Hi David, I discovered something new today. I now have reason to believe that the problem is not with the search itself but on initialization. Every time I clear the cache, any query with terms aggregation take around 5 seconds. However, this only happens once per field. For example, if I take the suggestions for Consignee.Name with keyword apple, it will take 5 seconds. On the second try, however, whatever keyword you use will take less than a second (e.g. I used tide, for Consignee). However, when I take suggestions for the Shipper.Name instead, it goes back to 5 seconds. All subsequent suggestions with Shipper.Name and Consignee.Name takes less than 1 second after making the initial search on both fields.

With this, I think that the problem is somehow initializing the aggregation buckets or something in your implementation that involves loading things into the memory?

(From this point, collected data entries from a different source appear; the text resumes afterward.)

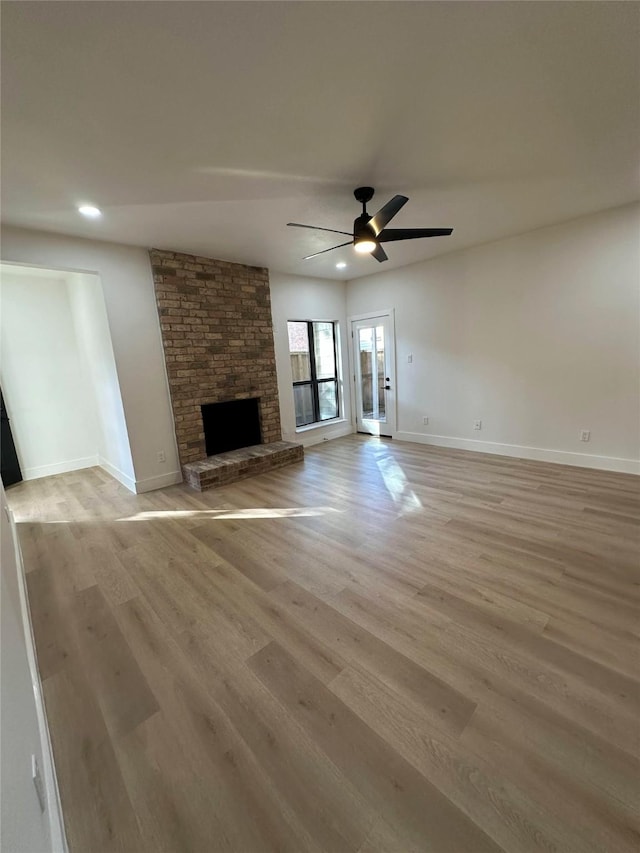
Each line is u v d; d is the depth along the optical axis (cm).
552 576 220
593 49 160
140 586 234
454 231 395
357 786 120
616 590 204
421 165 252
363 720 141
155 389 410
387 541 272
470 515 306
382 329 587
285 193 280
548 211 352
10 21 131
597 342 385
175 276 408
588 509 303
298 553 263
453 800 114
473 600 203
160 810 117
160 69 159
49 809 102
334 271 542
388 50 156
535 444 445
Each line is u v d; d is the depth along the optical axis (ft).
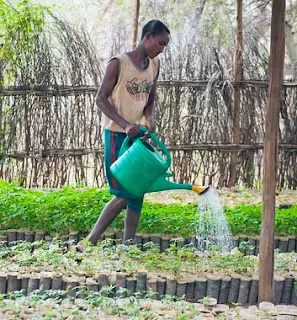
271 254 19.16
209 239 25.30
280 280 20.97
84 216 26.78
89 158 35.73
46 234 26.81
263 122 36.37
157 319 16.60
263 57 36.27
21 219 26.89
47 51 35.24
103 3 61.11
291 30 55.88
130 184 22.35
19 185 34.99
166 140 35.73
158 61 24.09
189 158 35.99
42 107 35.45
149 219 26.81
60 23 35.37
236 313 17.81
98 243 22.90
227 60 36.11
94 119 35.42
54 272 20.48
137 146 22.04
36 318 16.43
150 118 24.08
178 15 55.77
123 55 23.02
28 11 35.29
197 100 35.73
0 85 35.22
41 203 27.86
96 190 29.84
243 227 27.02
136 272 20.65
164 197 34.30
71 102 35.37
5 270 20.58
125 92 23.11
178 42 36.32
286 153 36.63
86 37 35.60
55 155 35.50
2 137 35.65
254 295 20.83
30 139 35.58
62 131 35.47
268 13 53.47
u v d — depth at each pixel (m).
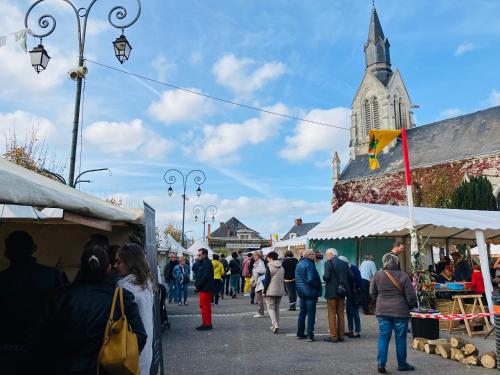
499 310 6.46
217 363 6.74
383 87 57.84
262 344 8.20
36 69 9.30
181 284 15.84
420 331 7.99
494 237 15.69
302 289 8.57
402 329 6.27
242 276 20.64
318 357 7.12
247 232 85.06
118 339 2.61
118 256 3.82
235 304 15.94
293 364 6.66
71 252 7.96
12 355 2.94
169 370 6.33
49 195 3.47
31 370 2.71
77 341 2.60
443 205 34.69
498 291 9.95
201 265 9.95
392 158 50.94
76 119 9.56
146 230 6.02
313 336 8.58
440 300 10.14
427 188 44.25
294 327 10.28
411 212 9.97
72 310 2.64
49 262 7.81
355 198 51.72
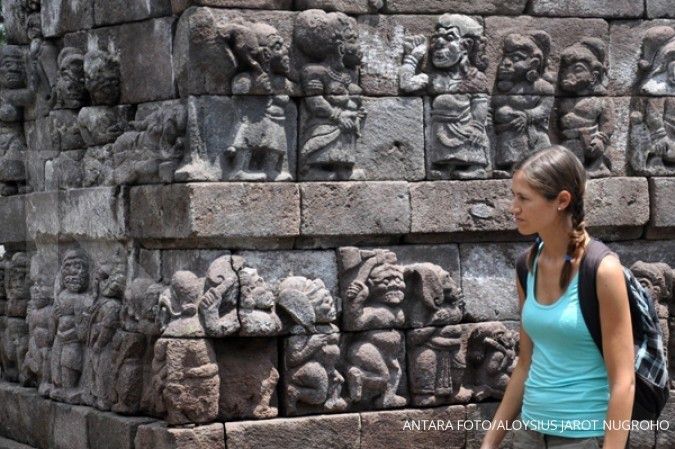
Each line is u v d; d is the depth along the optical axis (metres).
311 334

If that is the case, is there something we can do to do this beforehand without having to search once? If that is not the case, do you have any idea what might be the problem?

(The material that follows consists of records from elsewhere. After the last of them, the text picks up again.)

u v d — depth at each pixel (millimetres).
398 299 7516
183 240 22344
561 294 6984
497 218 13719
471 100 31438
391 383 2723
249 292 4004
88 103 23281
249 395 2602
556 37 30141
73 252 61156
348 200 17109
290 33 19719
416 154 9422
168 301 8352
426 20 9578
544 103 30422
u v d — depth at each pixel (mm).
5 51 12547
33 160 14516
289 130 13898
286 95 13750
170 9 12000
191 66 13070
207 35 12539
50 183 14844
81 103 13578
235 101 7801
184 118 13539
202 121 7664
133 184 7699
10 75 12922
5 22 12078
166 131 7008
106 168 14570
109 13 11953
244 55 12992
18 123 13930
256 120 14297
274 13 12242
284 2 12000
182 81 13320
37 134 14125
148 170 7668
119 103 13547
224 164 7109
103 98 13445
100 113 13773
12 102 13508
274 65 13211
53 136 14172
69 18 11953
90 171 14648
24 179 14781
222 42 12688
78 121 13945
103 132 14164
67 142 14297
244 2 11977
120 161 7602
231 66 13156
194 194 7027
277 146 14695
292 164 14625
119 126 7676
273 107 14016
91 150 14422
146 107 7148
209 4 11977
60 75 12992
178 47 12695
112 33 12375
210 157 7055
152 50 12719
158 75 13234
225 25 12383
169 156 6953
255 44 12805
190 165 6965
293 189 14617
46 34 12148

This is what I tried to say:

Yes. The first time you call it some OS cache level and ES cache level is happening.
So you can make the first calls yourself when the cluster starts before accepting the first user query.
Or let the unlucky first user wait for 5 seconds

1 Like

Sorry about that, I see what you mean now. I read about fielddata preloading, will this be a good replacement to making the first calls? Since I noticed that the cache clears after some hours.

We are perfectly fine with setting some kind of CRON job to beat the user to the first uncached call but it would be nice if there was a pure ES solution.

By default in recent versions, we don't use fielddata. I can't say in your case as you did not share the mapping.

Doc values is better in terms of memory pressure. It avoids loading tons of data in the HEAP.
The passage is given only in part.